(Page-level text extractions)
__________________________________________________

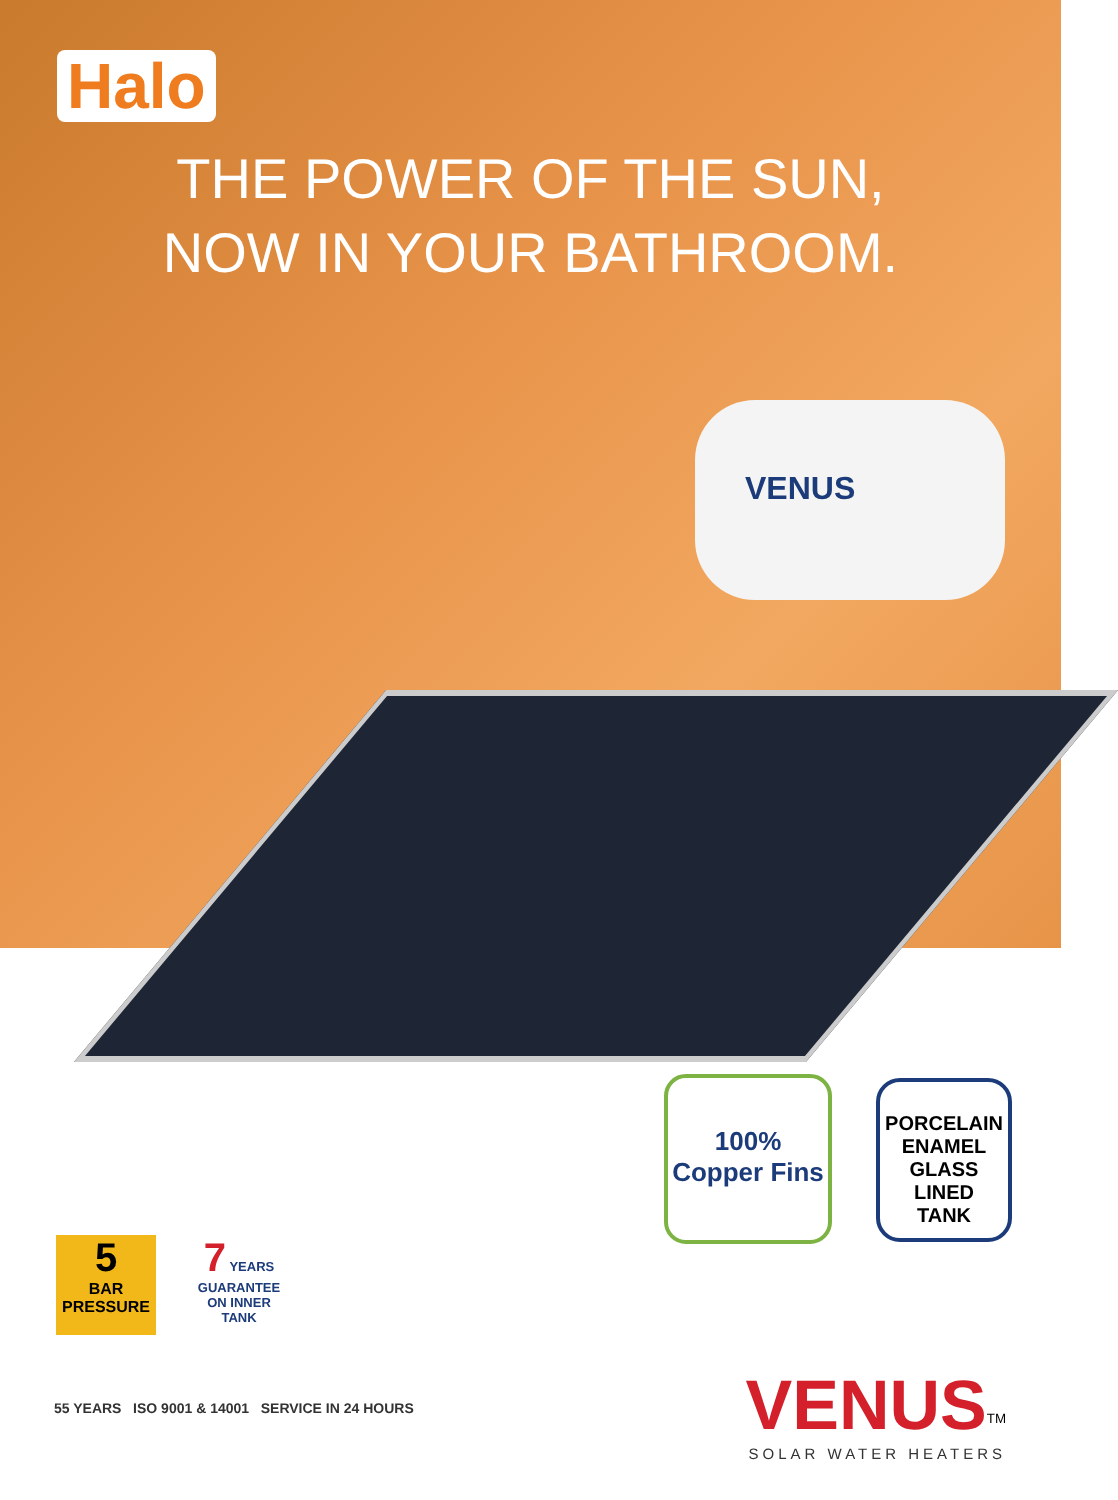VENUS
Halo
THE POWER OF THE SUN,
NOW IN YOUR BATHROOM.
100%
Copper Fins
PORCELAIN
ENAMEL
GLASS LINED
TANK
5
BAR
PRESSURE
7 YEARS
GUARANTEE
ON INNER TANK
55 YEARS ISO 9001 & 14001 SERVICE IN 24 HOURS
VENUS<sup>TM</sup>
SOLAR WATER HEATERS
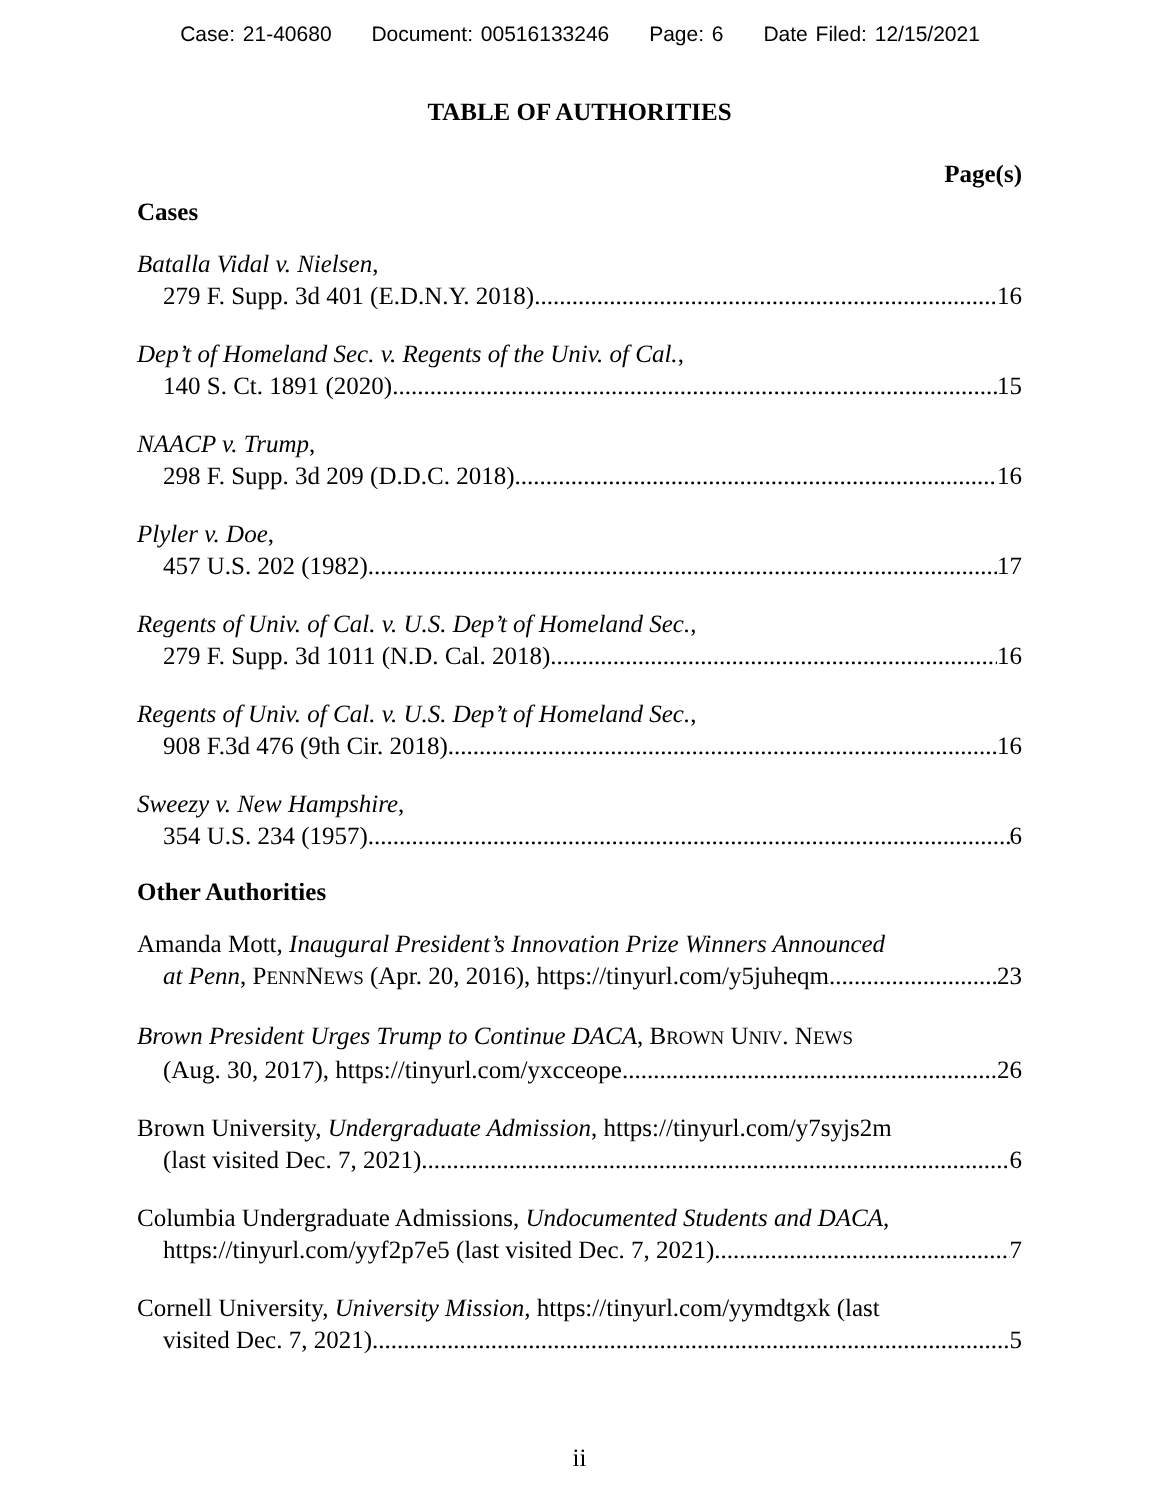Case: 21-40680 Document: 00516133246 Page: 6 Date Filed: 12/15/2021
TABLE OF AUTHORITIES
Page(s)
Cases
Batalla Vidal v. Nielsen,
279 F. Supp. 3d 401 (E.D.N.Y. 2018) 16
Dep’t of Homeland Sec. v. Regents of the Univ. of Cal.,
140 S. Ct. 1891 (2020) 15
NAACP v. Trump,
298 F. Supp. 3d 209 (D.D.C. 2018) 16
Plyler v. Doe,
457 U.S. 202 (1982) 17
Regents of Univ. of Cal. v. U.S. Dep’t of Homeland Sec.,
279 F. Supp. 3d 1011 (N.D. Cal. 2018) 16
Regents of Univ. of Cal. v. U.S. Dep’t of Homeland Sec.,
908 F.3d 476 (9th Cir. 2018) 16
Sweezy v. New Hampshire,
354 U.S. 234 (1957) 6
Other Authorities
Amanda Mott, Inaugural President’s Innovation Prize Winners Announced
at Penn, PENNNEWS (Apr. 20, 2016), https://tinyurl.com/y5juheqm 23
Brown President Urges Trump to Continue DACA, BROWN UNIV. NEWS
(Aug. 30, 2017), https://tinyurl.com/yxcceope 26
Brown University, Undergraduate Admission, https://tinyurl.com/y7syjs2m
(last visited Dec. 7, 2021) 6
Columbia Undergraduate Admissions, Undocumented Students and DACA,
https://tinyurl.com/yyf2p7e5 (last visited Dec. 7, 2021) 7
Cornell University, University Mission, https://tinyurl.com/yymdtgxk (last
visited Dec. 7, 2021) 5
ii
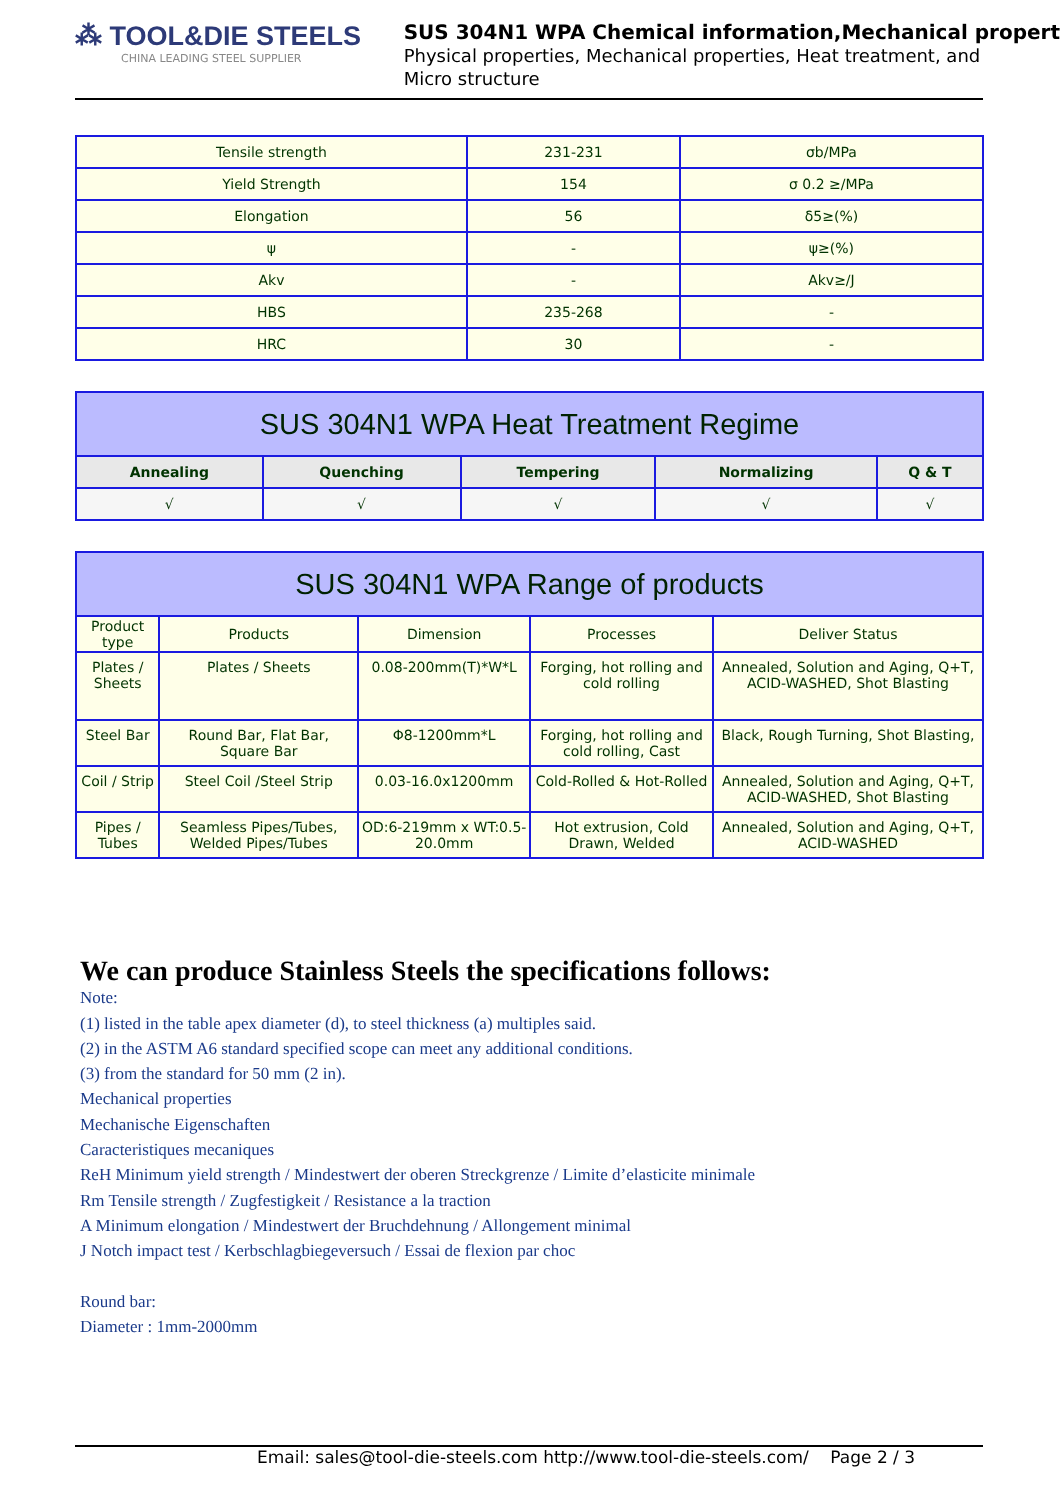⁂ TOOL&DIE STEELS
CHINA LEADING STEEL SUPPLIER
SUS 304N1 WPA Chemical information,Mechanical propert
Physical properties, Mechanical properties, Heat treatment, and
Micro structure
| Tensile strength | 231-231 | σb/MPa |
| Yield Strength | 154 | σ 0.2 ≥/MPa |
| Elongation | 56 | δ5≥(%) |
| ψ | - | ψ≥(%) |
| Akv | - | Akv≥/J |
| HBS | 235-268 | - |
| HRC | 30 | - |
| SUS 304N1 WPA Heat Treatment Regime | | | | |
| --- | --- | --- | --- | --- |
| Annealing | Quenching | Tempering | Normalizing | Q & T |
| √ | √ | √ | √ | √ |
| SUS 304N1 WPA Range of products | | | | |
| --- | --- | --- | --- | --- |
| Product type | Products | Dimension | Processes | Deliver Status |
| Plates / Sheets | Plates / Sheets | 0.08-200mm(T)*W*L | Forging, hot rolling and cold rolling | Annealed, Solution and Aging, Q+T, ACID-WASHED, Shot Blasting |
| Steel Bar | Round Bar, Flat Bar, Square Bar | Φ8-1200mm*L | Forging, hot rolling and cold rolling, Cast | Black, Rough Turning, Shot Blasting, |
| Coil / Strip | Steel Coil /Steel Strip | 0.03-16.0x1200mm | Cold-Rolled & Hot-Rolled | Annealed, Solution and Aging, Q+T, ACID-WASHED, Shot Blasting |
| Pipes / Tubes | Seamless Pipes/Tubes, Welded Pipes/Tubes | OD:6-219mm x WT:0.5-20.0mm | Hot extrusion, Cold Drawn, Welded | Annealed, Solution and Aging, Q+T, ACID-WASHED |
We can produce Stainless Steels the specifications follows:
Note:
(1) listed in the table apex diameter (d), to steel thickness (a) multiples said.
(2) in the ASTM A6 standard specified scope can meet any additional conditions.
(3) from the standard for 50 mm (2 in).
Mechanical properties
Mechanische Eigenschaften
Caracteristiques mecaniques
ReH Minimum yield strength / Mindestwert der oberen Streckgrenze / Limite d’elasticite minimale
Rm Tensile strength / Zugfestigkeit / Resistance a la traction
A Minimum elongation / Mindestwert der Bruchdehnung / Allongement minimal
J Notch impact test / Kerbschlagbiegeversuch / Essai de flexion par choc
Round bar:
Diameter : 1mm-2000mm
Email: sales@tool-die-steels.com http://www.tool-die-steels.com/ Page 2 / 3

__________________________________________________

_EXERCISE DESCRIPTION_. Would you please restate the records word for word, excluding any images?

_REPLY TO THE TASK_.
VENUS
Halo
THE POWER OF THE SUN,
NOW IN YOUR BATHROOM.
100%
Copper Fins
PORCELAIN
ENAMEL
GLASS LINED
TANK
5
BAR
PRESSURE
7 YEARS
GUARANTEE
ON INNER TANK
55 YEARS ISO 9001 & 14001 SERVICE IN 24 HOURS
VENUS<sup>TM</sup>
SOLAR WATER HEATERS
Case: 21-40680 Document: 00516133246 Page: 6 Date Filed: 12/15/2021
TABLE OF AUTHORITIES
Page(s)
Cases
Batalla Vidal v. Nielsen,
279 F. Supp. 3d 401 (E.D.N.Y. 2018) 16
Dep’t of Homeland Sec. v. Regents of the Univ. of Cal.,
140 S. Ct. 1891 (2020) 15
NAACP v. Trump,
298 F. Supp. 3d 209 (D.D.C. 2018) 16
Plyler v. Doe,
457 U.S. 202 (1982) 17
Regents of Univ. of Cal. v. U.S. Dep’t of Homeland Sec.,
279 F. Supp. 3d 1011 (N.D. Cal. 2018) 16
Regents of Univ. of Cal. v. U.S. Dep’t of Homeland Sec.,
908 F.3d 476 (9th Cir. 2018) 16
Sweezy v. New Hampshire,
354 U.S. 234 (1957) 6
Other Authorities
Amanda Mott, Inaugural President’s Innovation Prize Winners Announced
at Penn, PENNNEWS (Apr. 20, 2016), https://tinyurl.com/y5juheqm 23
Brown President Urges Trump to Continue DACA, BROWN UNIV. NEWS
(Aug. 30, 2017), https://tinyurl.com/yxcceope 26
Brown University, Undergraduate Admission, https://tinyurl.com/y7syjs2m
(last visited Dec. 7, 2021) 6
Columbia Undergraduate Admissions, Undocumented Students and DACA,
https://tinyurl.com/yyf2p7e5 (last visited Dec. 7, 2021) 7
Cornell University, University Mission, https://tinyurl.com/yymdtgxk (last
visited Dec. 7, 2021) 5
ii
⁂ TOOL&DIE STEELS
CHINA LEADING STEEL SUPPLIER
SUS 304N1 WPA Chemical information,Mechanical propert
Physical properties, Mechanical properties, Heat treatment, and
Micro structure
| Tensile strength | 231-231 | σb/MPa |
| Yield Strength | 154 | σ 0.2 ≥/MPa |
| Elongation | 56 | δ5≥(%) |
| ψ | - | ψ≥(%) |
| Akv | - | Akv≥/J |
| HBS | 235-268 | - |
| HRC | 30 | - |
| SUS 304N1 WPA Heat Treatment Regime | | | | |
| --- | --- | --- | --- | --- |
| Annealing | Quenching | Tempering | Normalizing | Q & T |
| √ | √ | √ | √ | √ |
| SUS 304N1 WPA Range of products | | | | |
| --- | --- | --- | --- | --- |
| Product type | Products | Dimension | Processes | Deliver Status |
| Plates / Sheets | Plates / Sheets | 0.08-200mm(T)*W*L | Forging, hot rolling and cold rolling | Annealed, Solution and Aging, Q+T, ACID-WASHED, Shot Blasting |
| Steel Bar | Round Bar, Flat Bar, Square Bar | Φ8-1200mm*L | Forging, hot rolling and cold rolling, Cast | Black, Rough Turning, Shot Blasting, |
| Coil / Strip | Steel Coil /Steel Strip | 0.03-16.0x1200mm | Cold-Rolled & Hot-Rolled | Annealed, Solution and Aging, Q+T, ACID-WASHED, Shot Blasting |
| Pipes / Tubes | Seamless Pipes/Tubes, Welded Pipes/Tubes | OD:6-219mm x WT:0.5-20.0mm | Hot extrusion, Cold Drawn, Welded | Annealed, Solution and Aging, Q+T, ACID-WASHED |
We can produce Stainless Steels the specifications follows:
Note:
(1) listed in the table apex diameter (d), to steel thickness (a) multiples said.
(2) in the ASTM A6 standard specified scope can meet any additional conditions.
(3) from the standard for 50 mm (2 in).
Mechanical properties
Mechanische Eigenschaften
Caracteristiques mecaniques
ReH Minimum yield strength / Mindestwert der oberen Streckgrenze / Limite d’elasticite minimale
Rm Tensile strength / Zugfestigkeit / Resistance a la traction
A Minimum elongation / Mindestwert der Bruchdehnung / Allongement minimal
J Notch impact test / Kerbschlagbiegeversuch / Essai de flexion par choc
Round bar:
Diameter : 1mm-2000mm
Email: sales@tool-die-steels.com http://www.tool-die-steels.com/ Page 2 / 3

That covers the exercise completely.